About 66% of classes at Washington Prep meet college admission requirements, according to UCLA data, and only 14% of freshmen who graduated in 2002 had completed enough of the needed courses to attend a state university.
That number is striking, college prep curricula supporters say, especially when compared with San Marino High School, which is in an affluent San Gabriel Valley neighborhood. There, 85% of classes met the college prep course requirements, and 78% of students graduated in 2002 with the courses necessary for college admission.
During her sophomore year, Takoura joined the Community Coalition, a grass-roots group in South Los Angeles that pushes for better education for inner-city students. She learned she was not on track to attend college.
“I went to the counselor and asked her about the A-G requirements,” Takoura said. “When I wasn’t in her face, my mom was in her face.”
Takoura and her mother, Chalon Strather, joined Communities for Educational Equity, a group of more than 2,000 students and parents across Los Angeles that is lobbying the school district to adopt the mandatory college-track curriculum.
Strather said that if the plan is approved, it would benefit her son, now in sixth grade.
“I would like to see my child get ahead,” she said. “If he can go in getting these classes already mandatory for him, that would be great.”
Strather said it is essential for children to know that they can get into college, “not just think about it.”
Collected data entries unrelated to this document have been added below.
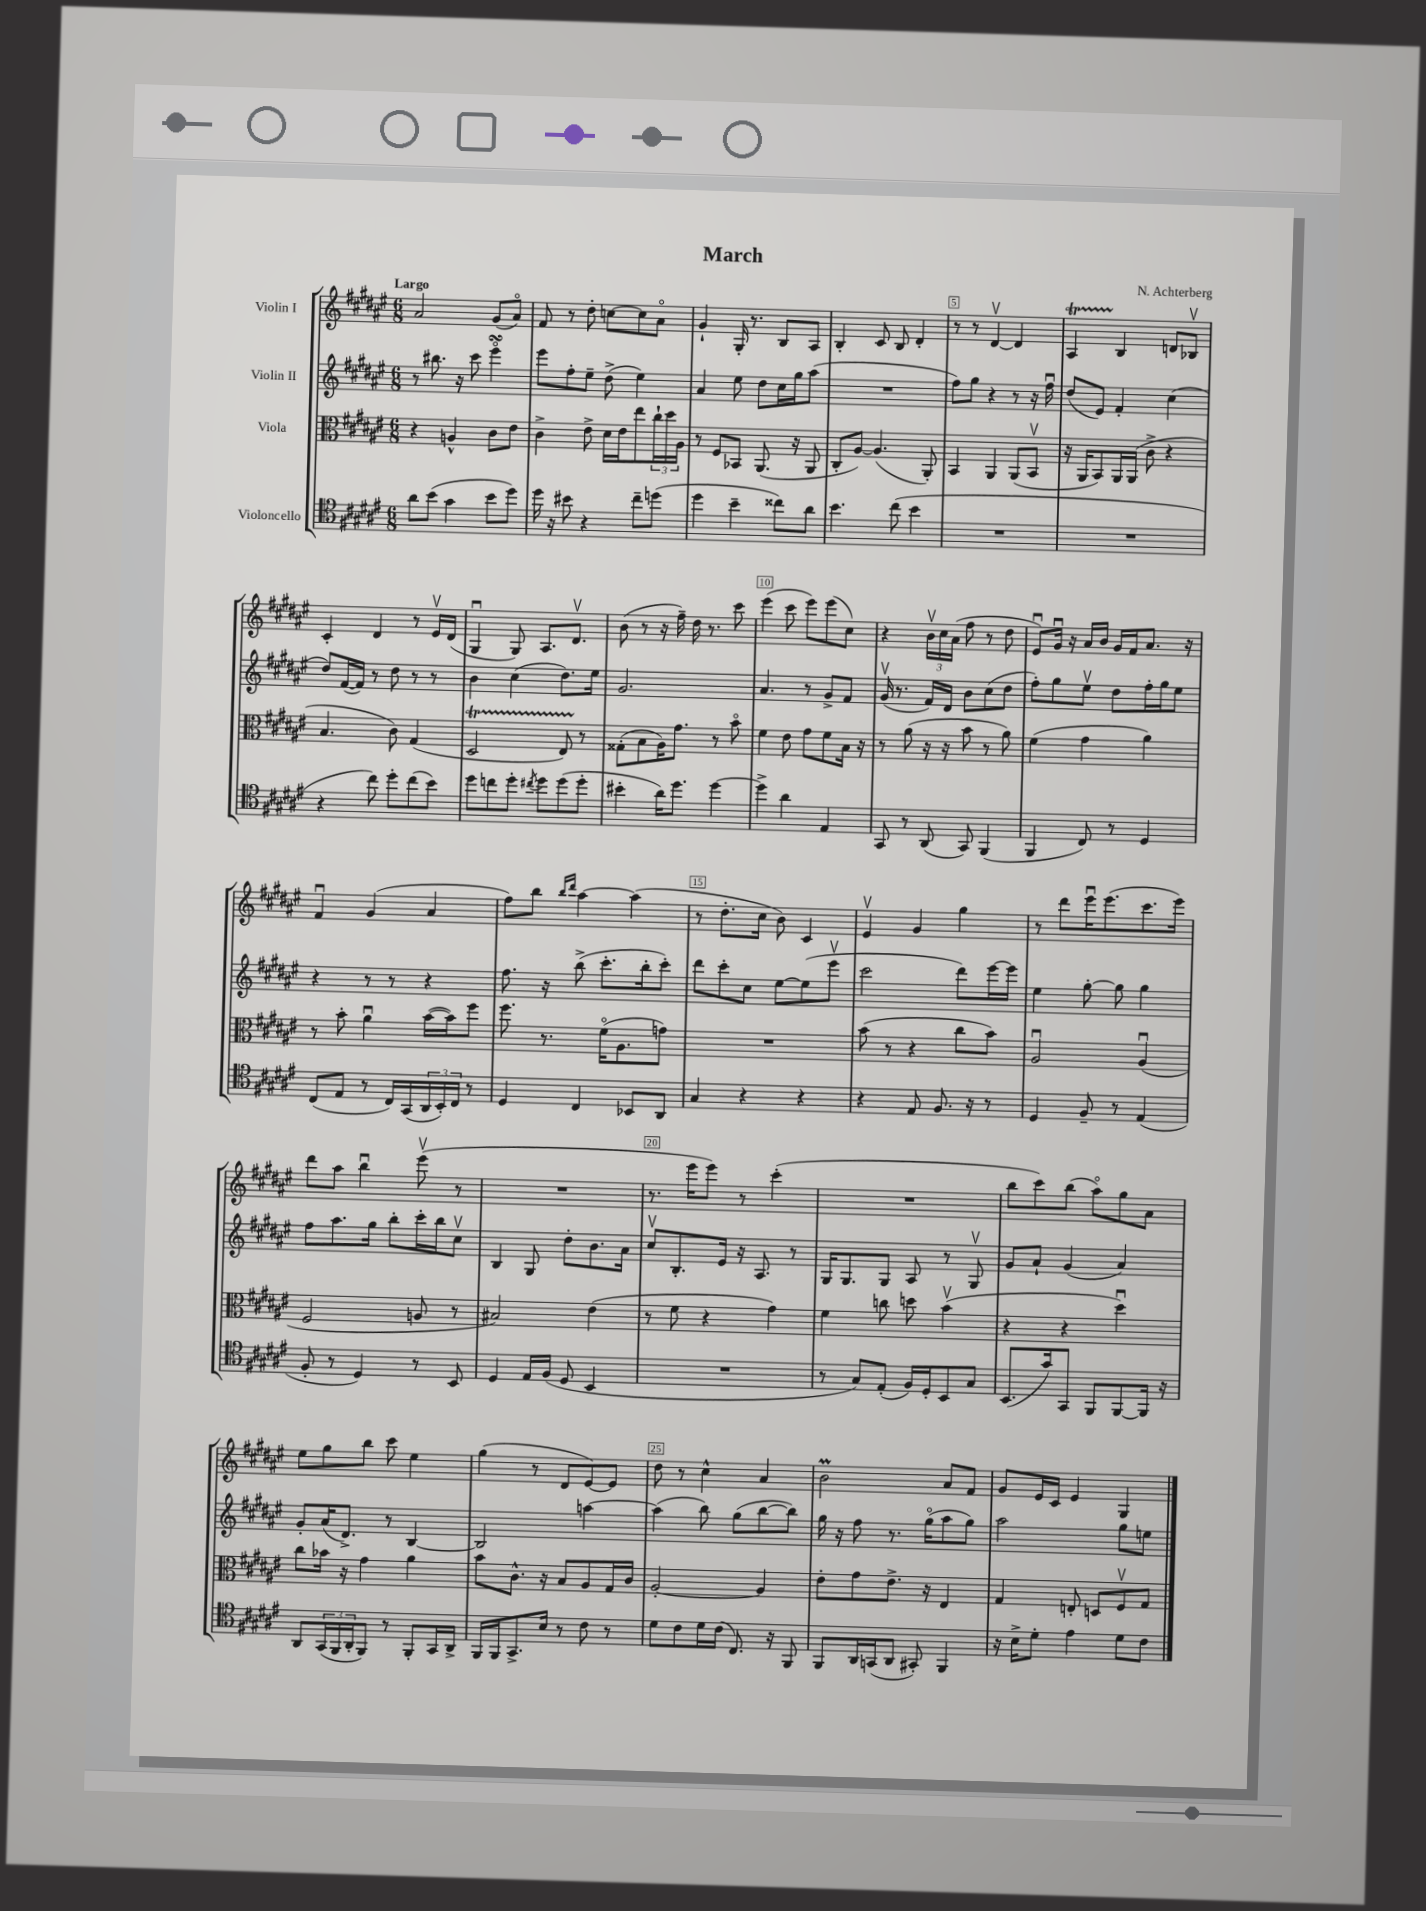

**kern	**kern	**kern	**kern
*staff4	*staff3	*staff2	*staff1
*clefC4	*clefC3	*clefG2	*clefG2
*k[f#c#g#d#a#e#]	*k[f#c#g#d#a#e#]	*k[f#c#g#d#a#e#]	*k[f#c#g#d#a#e#]
*M6/8	*M6/8	*M6/8	*M6/8
8a#	4r	8r	2a#
(8b	.	8.bb#	.
4g#	4A^^	.	.
.	.	16r	.
.	.	8ccc#	.
8b	8c#	4eee#o	(8g#
8dd#)	8e#	.	8a#o)
=	=	=	=
16dd#	4c#^	8eee#	8f#
16r	.	.	.
8b#	.	8ff#'	8r
4r	8e#^	8ee#~	8dd#'
.	16d#	(8dd#^	[8cc
.	16e#	.	.
8cc#~	8ee#	4ee#)	8cc]
(8dd	24cc#`	.	8a#o
.	24dd#	.	.
.	24A#	.	.
=	=	=	=
4dd#	8r	4a#	4g#`
.	8F#	.	.
4b~	8BB-	8ee#	16G#'
.	.	.	8.r
.	(8.AA#	8dd#	.
8cc##)	.	16cc#	8B
.	16r	16gg#	.
8a#	8AA#	(8aa#	8A#
=	=	=	=
4.b	8C#'	2.r	4B'
.	[8A#)	.	.
.	(4.A#]	.	8c#
(8cc#	.	.	8B
4b	.	.	4d#'
.	8AA#')	.	.
=	=	=	=
2.r	4BB	8ff#)	8r
.	.	8gg#	8r
.	4AA#	4r	[4d#v
.	(8AA#	8r	4d#]
.	8BBv	16r	.
.	.	16ff#u	.
=	=	=	=
2.r	16r	(8dd#	4A#
.	16AA#	.	.
.	8BB)	8e#)	.
.	16AA#	4f#'	4B
.	(16AA#	.	.
.	8c#^	.	.
.	4r	(4cc#	8d
.	.	.	8B-v
=	=	=	=
4r	4.B	8dd#)	4c#'
.	.	([16f#	.
.	.	16f#])	.
8cc#)	.	8r	4d#
8dd#'	8c#)	8dd#	.
(8cc#	(4G#	8r	8r
8b)	.	8r	16e#v
.	.	.	(16d#
=	=	=	=
8dd#	2D#	4b	4G#u
8cc	.	.	.
8dd#'	.	(4cc#	8G#)
8qcc#	.	.	.
8dd#	.	.	8.A#
(8dd#	8E#)	8.dd#)	.
.	.	.	8.d#v
8dd#'	8r	.	.
.	.	16ee#	.
=	=	=	=
4b#'	(8G##'	2.g#	(8b
.	8B	.	8r
16a#)	16A#)	.	16r
8.dd#	8.g#	.	16ff#~)
.	.	.	16dd#
.	.	.	8.r
[4dd#	8r	.	.
.	8bo	.	8ccc#
=	=	=	=
4dd#^]	4f#	4.a#	(4eee#
4a#	8e#	.	8ccc#
.	8g#	8r	8eee#)
4E#	8f#	8g#^	(8eee#
.	16B	8f#	8cc#)
.	16r	.	.
=	=	=	=
8GG#	8r	(16g#v	4r
.	.	8.r	.
8r	(8a#	.	.
(8AA#	16r	16f#)	24bv
.	.	.	24cc#
.	16r	16d#	.
.	.	.	(24a#
8GG#)	8b	8b	8ff#
(4FF#	8r	(8cc#	8r
.	8a#)	8dd#	8dd#
=	=	=	=
4FF#	(4f#	8ff#')	8e#u)
.	.	8gg#	16g#u
.	.	.	16r
8C#)	4g#	8ee#v	16a#
.	.	.	16b
8r	.	8dd#	16g#
.	.	.	16f#
4D#	4a#)	16ff#'	8.a#
.	.	16gg#	.
.	.	8ee#	.
.	.	.	16r
=	=	=	=
(8C#	8r	4r	4f#u
8E#	8b'	.	.
8r	4a#u	8r	(4g#
16C#)	.	8r	.
(16GG#	.	.	.
24AA#	([16b	4r	4a#
24BB')	.	.	.
.	16b])	.	.
24C#	.	.	.
8r	8ff#	.	.
=	=	=	=
4D#	8.ff#	8.ff#	8ff#)
.	.	.	8bb
.	8.r	16r	.
.	.	.	16qqbb
.	.	.	16qqddd#
4C#	.	(8bb^	[4aa#
.	(16f#o	8.ccc#'	.
.	8.A#	.	.
8BB-	.	.	(4aa#]
.	.	16bb'	.
8AA#	8g)	8ccc#')	.
=	=	=	=
4G#	2.r	8ddd#	8r
.	.	8ccc#'	8.dd#'
4r	.	8cc#	.
.	.	.	16cc#
.	.	[8ee#	8b)
4r	.	(8ee#]	4c#
.	.	8eee#v	.
=	=	=	=
4r	(8b	2ccc#	4e#v
.	8r	.	.
8E#	4r	.	4g#
8.F#	.	.	.
.	8cc#	8ddd#)	4gg#
16r	.	.	.
8r	8b)	[16eee#	.
.	.	16eee#]	.
=	=	=	=
4D#	2A#u	4ee#	8r
.	.	.	8ddd#
8F#~	.	[8gg#'	16eee#u
.	.	.	(8.eee#
8r	.	8gg#]	.
(4E#	(4A#u	4gg#	8.ccc#
.	.	.	16eee#)
=	=	=	=
8F#'	2F#	8ff#	8ddd#
8r	.	8.aa#	8aa#
4D#)	.	.	4bbu
.	.	16gg#	.
.	.	8bb'	.
8r	8A	16ccc#'	(8eee#v
.	.	16bb	.
8BB	8r	8cc#v	8r
=	=	=	=
4D#	2B#)	4B	2.r
16E#	.	8G#	.
(16F#	.	.	.
8D#	.	8dd#'	.
4BB	(4e#	8.b	.
.	.	16a#	.
=	=	=	=
2.r	8r	8cc#v	8.r
.	8f#	8.B'	.
.	.	.	16eee#
.	4r	.	8eee#)
.	.	16e#	.
.	.	16r	8r
.	.	8.A#	.
.	4g#)	.	(4ccc#'
.	.	8r	.
=	=	=	=
8r	4f#	16G#	2.r
.	.	8.G#	.
8G#)	.	.	.
(8E#'	8cc	8G#	.
16F#)	8dd	8A#	.
16D#'	.	.	.
8BB	(4bv	8r	.
8G#	.	8G#v	.
=	=	=	=
(8.BB	4r	8g#	8bb
.	.	8a#`	8ccc#)
16g#)	.	.	.
8GG#	4r	(4g#	(8bb
8FF#	.	.	8aa#o)
[8FF#	4dd#u)	4a#)	8gg#
16FF#]	.	.	8a#
16r	.	.	.
=	=	=	=
8AA#	8cc#	8g#'	8ee#
(24GG#	16b-	(16a#	8gg#
24FF#	.	.	.
.	16r	8.d#^)	.
24AA#'	.	.	.
8FF#)	4g#	.	8bb
8r	.	8r	8ccc#
8FF#'	4a#	[4B	4ee#
16GG#	.	.	.
16AA#^	.	.	.
=	=	=	=
16FF#	8b	2B]	(4gg#
16FF#	.	.	.
8.GG#^	8.c#^^	.	.
.	.	.	8r
16B	16r	.	.
8r	8B	.	8d#
8c#	8A#	[4aa	[8e#)
8r	16G#	.	8e#]
.	16c#	.	.
=	=	=	=
8d#	[2A#'	(4aa]	8dd#
8c#	.	.	8r
16d#	.	8bb)	4cc#^^
(16c#	.	.	.
8.C#)	.	(8gg#	.
.	4A#]	[8bb	4a#
16r	.	.	.
8FF#	.	8bb])	.
=	=	=	=
8FF#	8e#'	16gg#	2b
.	.	16r	.
16AA#	8g#	8ff#	.
(16GG	.	.	.
8AA#	8.e#^	8.r	.
8GG#')	.	.	.
.	16r	(16gg#o	.
4FF#	4E#	8aa#	8a#
.	.	8gg#)	8f#
=	=	=	=
16r	4G#	2aa#	8g#
16B^	.	.	.
8d#'	.	.	16e#
.	.	.	16c#
4e#	8E'	.	4e#
.	8D	.	.
8d#	8F#v	8gg#	4G#
8c#	8G#	8ee	.
==	==	==	==
*-	*-	*-	*-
Takoura wants to become a teacher. After taking summer and night classes to catch up, she is now planning to attend college.
“I was a child who wasn’t focused,” she said. “It took some guidance and someone to listen and tell me ‘If you want to be something in life, you’re going to do it.’ ”
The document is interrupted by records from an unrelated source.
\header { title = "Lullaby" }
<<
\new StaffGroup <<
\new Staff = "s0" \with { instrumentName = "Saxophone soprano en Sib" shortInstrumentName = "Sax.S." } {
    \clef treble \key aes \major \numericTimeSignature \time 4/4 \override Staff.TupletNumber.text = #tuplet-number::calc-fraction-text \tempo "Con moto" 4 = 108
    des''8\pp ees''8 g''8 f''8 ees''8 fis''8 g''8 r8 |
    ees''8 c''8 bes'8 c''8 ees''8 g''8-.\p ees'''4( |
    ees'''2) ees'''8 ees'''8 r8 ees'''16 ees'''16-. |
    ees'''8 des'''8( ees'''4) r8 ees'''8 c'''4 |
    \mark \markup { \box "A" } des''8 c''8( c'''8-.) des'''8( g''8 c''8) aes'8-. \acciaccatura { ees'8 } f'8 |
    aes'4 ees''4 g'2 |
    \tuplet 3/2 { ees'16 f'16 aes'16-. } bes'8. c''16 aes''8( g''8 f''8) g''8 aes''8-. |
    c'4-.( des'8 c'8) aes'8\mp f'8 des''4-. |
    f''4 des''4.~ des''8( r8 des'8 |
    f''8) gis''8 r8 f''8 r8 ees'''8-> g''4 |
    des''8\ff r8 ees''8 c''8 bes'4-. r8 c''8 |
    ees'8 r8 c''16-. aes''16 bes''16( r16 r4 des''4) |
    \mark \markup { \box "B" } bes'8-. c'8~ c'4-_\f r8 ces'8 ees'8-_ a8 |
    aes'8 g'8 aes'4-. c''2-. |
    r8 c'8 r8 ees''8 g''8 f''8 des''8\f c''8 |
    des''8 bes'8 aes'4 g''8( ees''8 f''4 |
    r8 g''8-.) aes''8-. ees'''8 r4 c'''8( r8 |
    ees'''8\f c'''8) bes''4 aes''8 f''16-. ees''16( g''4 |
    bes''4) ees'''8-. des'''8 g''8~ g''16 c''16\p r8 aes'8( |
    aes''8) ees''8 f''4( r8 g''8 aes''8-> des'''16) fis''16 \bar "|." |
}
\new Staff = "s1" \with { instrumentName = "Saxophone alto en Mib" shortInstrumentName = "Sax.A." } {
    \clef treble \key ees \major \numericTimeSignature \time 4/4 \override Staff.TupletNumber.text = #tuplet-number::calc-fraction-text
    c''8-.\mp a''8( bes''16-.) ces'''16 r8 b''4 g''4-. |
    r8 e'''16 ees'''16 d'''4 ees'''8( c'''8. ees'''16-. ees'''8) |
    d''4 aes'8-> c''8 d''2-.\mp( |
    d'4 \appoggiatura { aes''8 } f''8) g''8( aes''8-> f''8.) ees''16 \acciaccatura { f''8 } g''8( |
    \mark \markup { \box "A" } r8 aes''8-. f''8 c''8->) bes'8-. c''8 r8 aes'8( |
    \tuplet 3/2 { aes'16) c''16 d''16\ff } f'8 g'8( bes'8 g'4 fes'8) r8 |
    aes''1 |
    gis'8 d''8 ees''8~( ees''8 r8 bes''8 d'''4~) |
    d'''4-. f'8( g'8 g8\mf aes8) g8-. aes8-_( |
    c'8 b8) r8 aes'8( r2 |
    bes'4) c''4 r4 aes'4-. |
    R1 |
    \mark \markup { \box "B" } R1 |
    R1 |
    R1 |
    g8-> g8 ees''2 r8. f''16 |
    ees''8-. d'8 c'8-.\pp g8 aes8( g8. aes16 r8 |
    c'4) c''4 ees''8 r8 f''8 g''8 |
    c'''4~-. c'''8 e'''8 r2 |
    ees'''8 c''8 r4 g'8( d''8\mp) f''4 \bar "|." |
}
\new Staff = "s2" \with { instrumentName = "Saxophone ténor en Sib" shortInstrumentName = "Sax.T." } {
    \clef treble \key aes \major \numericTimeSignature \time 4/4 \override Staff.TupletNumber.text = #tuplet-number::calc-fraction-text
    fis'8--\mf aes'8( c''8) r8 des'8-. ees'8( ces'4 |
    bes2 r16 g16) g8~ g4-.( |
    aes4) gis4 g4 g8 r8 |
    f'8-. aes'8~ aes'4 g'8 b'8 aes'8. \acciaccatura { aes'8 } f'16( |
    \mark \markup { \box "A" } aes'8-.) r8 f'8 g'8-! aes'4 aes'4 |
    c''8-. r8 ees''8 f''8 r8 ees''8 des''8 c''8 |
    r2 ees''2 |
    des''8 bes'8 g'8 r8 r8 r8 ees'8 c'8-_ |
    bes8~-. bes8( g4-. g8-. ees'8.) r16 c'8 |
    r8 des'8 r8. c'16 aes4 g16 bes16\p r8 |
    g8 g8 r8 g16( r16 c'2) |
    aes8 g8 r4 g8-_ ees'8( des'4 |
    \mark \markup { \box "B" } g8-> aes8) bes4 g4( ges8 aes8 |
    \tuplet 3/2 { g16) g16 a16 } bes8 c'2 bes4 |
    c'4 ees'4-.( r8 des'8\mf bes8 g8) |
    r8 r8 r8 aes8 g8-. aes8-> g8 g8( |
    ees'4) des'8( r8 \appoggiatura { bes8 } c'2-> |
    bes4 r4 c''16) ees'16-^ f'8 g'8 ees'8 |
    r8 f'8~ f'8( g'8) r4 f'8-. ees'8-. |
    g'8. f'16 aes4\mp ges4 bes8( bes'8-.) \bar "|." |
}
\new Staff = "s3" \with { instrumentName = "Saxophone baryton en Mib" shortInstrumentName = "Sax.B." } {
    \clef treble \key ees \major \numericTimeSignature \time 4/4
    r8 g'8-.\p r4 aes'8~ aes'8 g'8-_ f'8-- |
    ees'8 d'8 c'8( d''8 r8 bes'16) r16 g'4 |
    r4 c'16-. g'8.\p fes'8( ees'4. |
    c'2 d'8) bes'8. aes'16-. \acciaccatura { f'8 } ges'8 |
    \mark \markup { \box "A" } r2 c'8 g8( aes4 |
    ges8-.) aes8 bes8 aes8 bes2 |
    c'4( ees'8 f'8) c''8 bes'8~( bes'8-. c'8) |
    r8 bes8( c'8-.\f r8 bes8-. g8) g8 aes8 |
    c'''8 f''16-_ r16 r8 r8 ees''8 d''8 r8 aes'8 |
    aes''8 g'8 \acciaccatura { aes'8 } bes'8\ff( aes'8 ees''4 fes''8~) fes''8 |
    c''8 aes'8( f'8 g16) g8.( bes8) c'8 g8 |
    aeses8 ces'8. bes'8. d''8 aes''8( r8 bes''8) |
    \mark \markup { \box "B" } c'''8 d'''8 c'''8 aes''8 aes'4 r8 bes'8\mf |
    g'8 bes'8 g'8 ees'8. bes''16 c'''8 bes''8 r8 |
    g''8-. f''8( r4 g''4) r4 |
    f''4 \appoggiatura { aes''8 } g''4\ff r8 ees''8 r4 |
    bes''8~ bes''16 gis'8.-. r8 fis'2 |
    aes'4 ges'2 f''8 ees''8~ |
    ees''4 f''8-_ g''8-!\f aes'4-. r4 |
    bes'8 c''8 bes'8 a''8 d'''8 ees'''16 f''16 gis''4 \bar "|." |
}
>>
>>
Huizar said he was prompted to introduce the motion after hearing stories like Takoura’s.
He said schools had given up, “as if we don’t expect these children to go to college, so it’s not an urgency to provide these classes for them.”
Last year, an initiative pushed by state schools chief Jack O’Connell and state Sen. Richard Alarcon (D-Sun Valley) to require the college track program for all California high school students fizzled in the Legislature amid resistance from vocational education groups.
“These are life skills,” O’Connell said. “Sheet metal workers need geometry, algebra, critical reading and writing skills. Blue-collar jobs even demand more of these types of skills.”
UCLA education professor Jeannie Oakes said her research has found that students do better academically when placed in more challenging courses.
But she cautioned that teachers must be adequately trained and certified in the more advanced subjects.
In Texas, the college prep curriculum implemented this year has put a strain on teachers, said Ann Heuberger, vice president of the Texas State Teachers Assn. With more than 1,000 districts in the state, many of which are small, it is difficult to find teachers qualified in the more rigorous subjects, she said.
Luis Sanchez, a leader of Communities for Educational Equity, said his group recognized the challenges of implementing such a sweeping reform.
“We’re not saying everybody needs to go to college,” he said. “We’re saying everybody needs to be prepared for a good job.”